Action item | In the passage on the Communist International, which party did M.N. Roy represent when he came to Moscow?

Selected passage |
#####
The idea of global unity between the advanced industrial workers of Europe and North America with the peasants and workers of Asia, Africa and Latin America was central to Lenin’s political understanding. The right to self-determination of people who had been colonized was essential to Lenin’s overall view of the political situation. Not only therefore did Lenin cast his eyes on the colonies as an essential site for political work, but he also saw the right of the colonized to self-determination as a core part of the global socialist agenda. These elements – most of them in place before the October Revolution of 1917 – would become the founding principles for the Communist International.
The Communist International
In March 1919, in the capital of the Russian Soviet Federative Socialist Republic (later the U.S.S.R.), delegates came from across the world to create the Communist International (Comintern). Of the 35 organizations that came to Moscow, most were from within the U.S.S.R. or else from Europe and the United States. The only representatives born outside this zone were from China and Korea. Not one delegate came from the colonies of Europe and the United States.
Comintern couriers were soon to travel the world and make contacts with radicals from Australia to Mexico. The most well known such courier was Mikhail Borodin, who travelled to Mexico to help found the Communist Party there and who had an enduring influence in China (alongside another courier Grigori Voitinsky). Egon Kisch and Fedor Andreevich Sergeev as well as Sanzo Nosaka and Omi Komaki were some of the lesser known couriers. They played an essential role in making connections with radicals and inviting them to become part of the Communist International work. In July 1921, at the Third Comintern meeting, the International Liaison Department was established, from where communists such as Osip Piatnitsky and Berthe Zimmermann worked hard to connect movements outside the Communist orbit to the International. The work was dangerous and unrelenting, but necessary. No such organization could be produced without this kind of work.
It was because of the work of people like Borodin that the second Congress of the Comintern in July–August 1920 had a more global representation and a more global debate. Delegates came from across the Soviet East – from Armenia to Uzbekistan – as well as from Mexico to Indonesia, from China to Iran, from India to Korea. These delegates came from left political formations, some with close ties to the colonial Communist parties and others from fledgling left groups with little previous external contact. Many had very colourful lives. Abani Mukerji (1891–1937), who would later become an early member of the Communist Party of India, came because he met the Dutch Marxist S.J. Rutgers in Amsterdam, where Mukerji had been on assignment not for the Indian revolutionary struggle but for the struggle in the Dutch East Indies (Indonesia). Nonetheless, Abani Mukerji represented India. [2]
M.N. Roy came to Moscow after long conversations with Borodin and as the representative of the Mexican Communist Party, despite his long history in the early revolutionary movement in India. [3] Roy and Evelyn Trent had been living in the United States, from where they fled the long arm of British imperialism to Mexico. Avetis Sultanzade (1889–1938) represented the Communist Party of Iran, even though he spent most of his revolutionary life organizing the Iranian workers who had come to work in the U.S.S.R. [4] There was Tan Malaka (1897–1949) from Indonesia and Sylvia Pankhurst (1882–1960) from Great Britain, V.I. Lenin (1870–1924) and Alexandra Kollontai (1872–1952) as well as Leon Trotsky (1879–1940) and Angelica Balabanova (1878–1965) from the U.S.S.R. Within a year, the Comintern gathered together some of the most important leaders of very significant revolutionary movements from all the continents of the world.
#####
Data section |
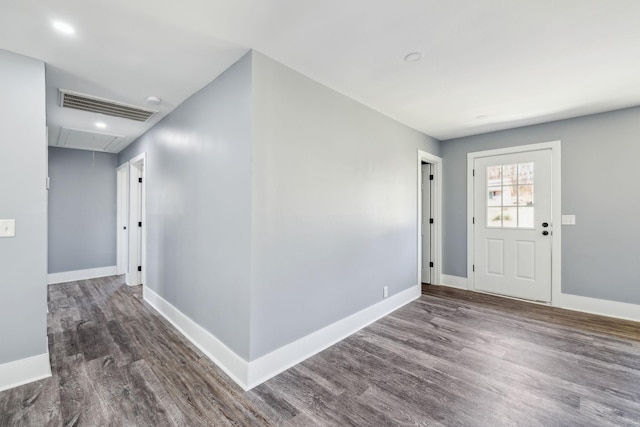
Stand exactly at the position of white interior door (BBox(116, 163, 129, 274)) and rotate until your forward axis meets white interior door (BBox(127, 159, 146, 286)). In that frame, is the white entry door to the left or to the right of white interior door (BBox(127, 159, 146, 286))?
left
#####
Task response | The Mexican Communist Party.